Two or more pre-existing health issues could translate into a 48 percent higher risk of testing positive for the coronavirus, according to a new study published Friday.
A body of research has already linked certain health conditions, in particular diabetes, to a higher chance of testing positive for coronavirus and a higher chance of mortality from the disease.
The new study, led by the UK’s University of Glasgow, found that the presence of multiple health conditions can significantly increase the chance of a patient testing positive for the virus.
The presence of two or more long-term health conditions, known medically as multimorbidity, and taking multiple medications, known as polypharmacy, was found to equate to a 48 percent higher chance of a patient testing positive for the virus.
However, in cases where the issues present were cardiometabolic, such as diabetes or high blood pressure, this chance jumped to a 77 percent higher risk.

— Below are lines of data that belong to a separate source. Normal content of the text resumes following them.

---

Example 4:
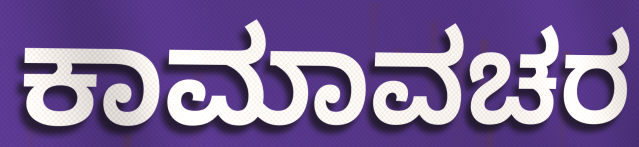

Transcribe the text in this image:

ಕಾಮಾವಚರ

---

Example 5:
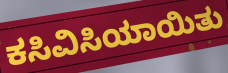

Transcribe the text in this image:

ಕಸಿವಿಸಿಯಾಯಿತು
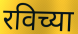
रविच्या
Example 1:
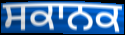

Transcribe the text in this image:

ਸਕਾਨਕ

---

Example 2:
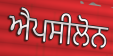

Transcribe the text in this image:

ਐਪਸੀਲੋਨ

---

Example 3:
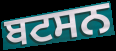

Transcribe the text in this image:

ਬਟਸਨ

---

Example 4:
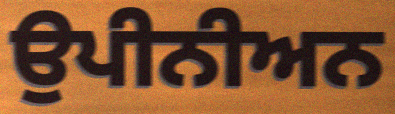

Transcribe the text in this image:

ਉਪੀਨੀਅਨ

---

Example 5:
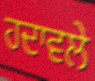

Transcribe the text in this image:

ਹਦਾਵਲੇ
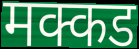
मक्कड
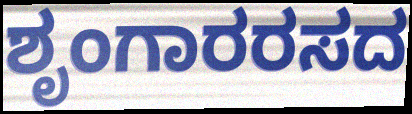
ಶೃಂಗಾರರಸದ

“Multimorbidity and polypharmacy are global healthcare challenges in their own right. Our study shows that having a positive COVID-19 test is more common in those living with these health conditions,” Dr. Barbara Nicholl, a lead in the study from the University of Glasgow said in a statement published by the University.

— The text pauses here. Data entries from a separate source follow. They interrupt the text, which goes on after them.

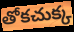
తోకచుక్క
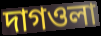
দাগওলা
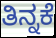
ತಿನ್ನಕೆ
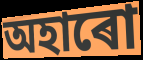
অহাৰো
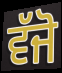
ਵੱਜੋ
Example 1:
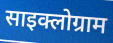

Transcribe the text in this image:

साइक्लोग्राम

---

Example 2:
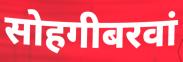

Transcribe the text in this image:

सोहगीबरवां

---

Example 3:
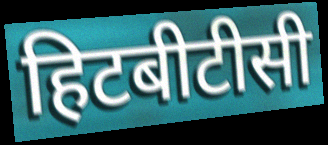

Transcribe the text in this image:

हिटबीटीसी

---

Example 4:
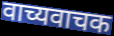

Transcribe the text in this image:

वाच्यवाचक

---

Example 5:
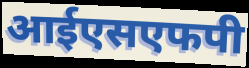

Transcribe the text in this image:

आईएसएफपी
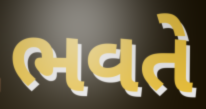
ભવતે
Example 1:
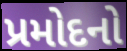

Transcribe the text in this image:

પ્રમોદનો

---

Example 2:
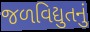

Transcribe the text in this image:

“These results will be important for public health and clinical decisions in the future as we continue to manage the health of those at greatest risk of a severe COVID-19 infection during this pandemic,” she added.

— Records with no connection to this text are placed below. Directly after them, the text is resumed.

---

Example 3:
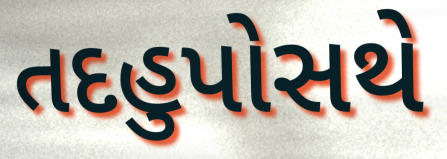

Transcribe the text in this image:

તદહુપોસથે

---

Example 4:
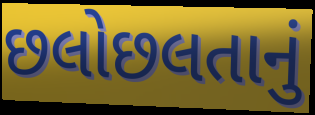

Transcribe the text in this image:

છલોછલતાનું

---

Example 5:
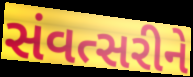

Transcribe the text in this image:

સંવત્સરીને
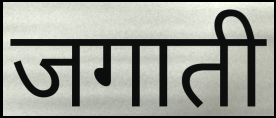
जगाती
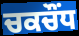
ਚਕਚੌਂਧ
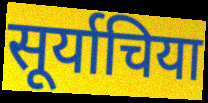
सूर्याचिया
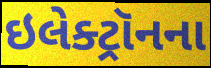
ઇલેક્ટ્રૉનના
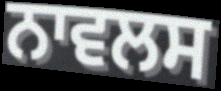
ਨਾਵਲਸ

The greater the understanding that scientists and health authorities can have on who is most at risk of the coronavirus will help tailor future responses to the pandemic and prevent further loss of life, Professor Frances Mair, the University of Glasgow Norie Miller Professor of General Practice, explained in the statement.
“Given the high prevalence of multimorbidity, particularly in older age groups, the more detailed understanding of the associations between these complex health needs and COVID-19, as provided in this study, will improve our understanding of the risks and help us better advise those most vulnerable to severe infection,” he said.